Rep. Dave Min (D-Calif.) was even more direct: "If we don't start thinking properly and aggressively and proactively about the challenges that AI creates, I fear that we're going to have a revolution on our hands."
The Fears Were Specific
This was not a vague conversation about the future. Lawmakers brought concrete anxieties to the table. Rep. James Walkinshaw (D-Va.) raised the alarm that federal workers may already be feeding sensitive government data into AI chatbots. Rep. William Timmons (R-S.C.) asked whether creating AI-generated pornographic images using someone's likeness should be illegal. Rep. John McGuire (R-Va.) expressed concern that AI systems could override military personnel by refusing lethal actions due to the model's "moral" conclusions.
Rep. Yassamin Ansari (D-Ariz.) brought up the Trump administration's use of AI in the war with Iran, the technology's intensive energy usage, and its potential effects on the climate.
The elephant in the room was Anthropic. Multiple lawmakers referenced the company's recent disclosure that its Mythos AI model has capabilities so powerful that it limited its use to select customers because of its apparent ability to bypass traditional cybersecurity and hack major institutions.
Industry Said: Trust Us, But Also Fund Safety Research
Robert Atkinson, founder of the Information Technology and Innovation Foundation, told lawmakers: "I don't think it's going to kill us. At the same time, I do think it's important for the federal government to seriously fund AI safety research. We need to know a lot more about how the models work."

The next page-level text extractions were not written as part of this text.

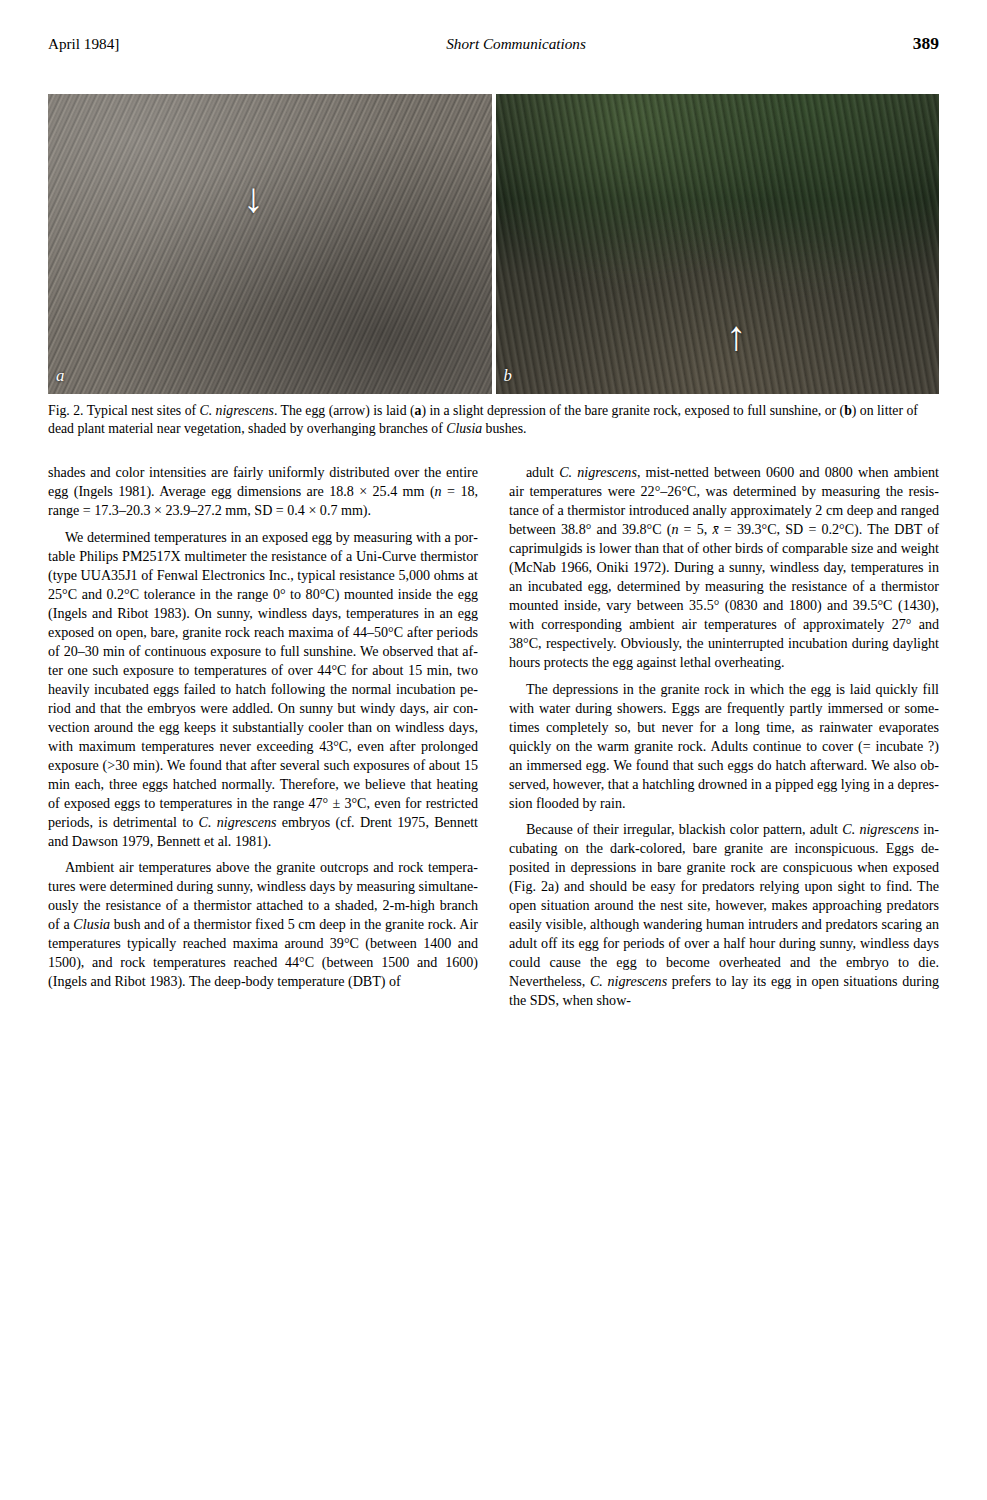April 1984] Short Communications 389
↓ a
↑ b
Fig. 2. Typical nest sites of C. nigrescens. The egg (arrow) is laid (a) in a slight depression of the bare granite rock, exposed to full sunshine, or (b) on litter of dead plant material near vegetation, shaded by overhanging branches of Clusia bushes.
shades and color intensities are fairly uniformly distributed over the entire egg (Ingels 1981). Average egg dimensions are 18.8 × 25.4 mm (n = 18, range = 17.3–20.3 × 23.9–27.2 mm, SD = 0.4 × 0.7 mm).
We determined temperatures in an exposed egg by measuring with a portable Philips PM2517X multimeter the resistance of a Uni-Curve thermistor (type UUA35J1 of Fenwal Electronics Inc., typical resistance 5,000 ohms at 25°C and 0.2°C tolerance in the range 0° to 80°C) mounted inside the egg (Ingels and Ribot 1983). On sunny, windless days, temperatures in an egg exposed on open, bare, granite rock reach maxima of 44–50°C after periods of 20–30 min of continuous exposure to full sunshine. We observed that after one such exposure to temperatures of over 44°C for about 15 min, two heavily incubated eggs failed to hatch following the normal incubation period and that the embryos were addled. On sunny but windy days, air convection around the egg keeps it substantially cooler than on windless days, with maximum temperatures never exceeding 43°C, even after prolonged exposure (>30 min). We found that after several such exposures of about 15 min each, three eggs hatched normally. Therefore, we believe that heating of exposed eggs to temperatures in the range 47° ± 3°C, even for restricted periods, is detrimental to C. nigrescens embryos (cf. Drent 1975, Bennett and Dawson 1979, Bennett et al. 1981).
Ambient air temperatures above the granite outcrops and rock temperatures were determined during sunny, windless days by measuring simultaneously the resistance of a thermistor attached to a shaded, 2-m-high branch of a Clusia bush and of a thermistor fixed 5 cm deep in the granite rock. Air temperatures typically reached maxima around 39°C (between 1400 and 1500), and rock temperatures reached 44°C (between 1500 and 1600) (Ingels and Ribot 1983). The deep-body temperature (DBT) of
adult C. nigrescens, mist-netted between 0600 and 0800 when ambient air temperatures were 22°–26°C, was determined by measuring the resistance of a thermistor introduced anally approximately 2 cm deep and ranged between 38.8° and 39.8°C (n = 5, x̄ = 39.3°C, SD = 0.2°C). The DBT of caprimulgids is lower than that of other birds of comparable size and weight (McNab 1966, Oniki 1972). During a sunny, windless day, temperatures in an incubated egg, determined by measuring the resistance of a thermistor mounted inside, vary between 35.5° (0830 and 1800) and 39.5°C (1430), with corresponding ambient air temperatures of approximately 27° and 38°C, respectively. Obviously, the uninterrupted incubation during daylight hours protects the egg against lethal overheating.
The depressions in the granite rock in which the egg is laid quickly fill with water during showers. Eggs are frequently partly immersed or sometimes completely so, but never for a long time, as rainwater evaporates quickly on the warm granite rock. Adults continue to cover (= incubate ?) an immersed egg. We found that such eggs do hatch afterward. We also observed, however, that a hatchling drowned in a pipped egg lying in a depression flooded by rain.
Because of their irregular, blackish color pattern, adult C. nigrescens incubating on the dark-colored, bare granite are inconspicuous. Eggs deposited in depressions in bare granite rock are conspicuous when exposed (Fig. 2a) and should be easy for predators relying upon sight to find. The open situation around the nest site, however, makes approaching predators easily visible, although wandering human intruders and predators scaring an adult off its egg for periods of over a half hour during sunny, windless days could cause the egg to become overheated and the embryo to die. Nevertheless, C. nigrescens prefers to lay its egg in open situations during the SDS, when show-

Mark Beall, president of government affairs at the AI Policy Network and a former Pentagon official, warned that Congress risked the country losing its competitive edge on AI if it did not act on key national security concerns.
But the most pointed remark came from George Washington University law professor Spencer Overton, who told lawmakers: "Constituents are looking for you, not for companies, to step up and protect them. They're trusting you, the person that they voted for, to do that, as opposed to companies. That's the way the system works, right?"
The Gap Between Awe and Action
The roundtable captured a Congress caught between fascination and fear. Rep. Eric Burlison (R-Mo.) opened the meeting by marveling at how one panelist's company used AI to automate manufacturing, calling it "the closest thing to Star Trek I've ever seen." He then asked how congressional districts should attract AI firms for business.
That is the tension in one room: one lawmaker asking how to build an AI economy in his district while another asks whether the technology will end civilization. Both questions are sincere. Neither has been answered.
Thursday's roundtable happened while the rest of Congress debated surveillance powers, the war with Iran, and DHS funding. AI was the quieter meeting. The quotes suggest it might be the louder problem.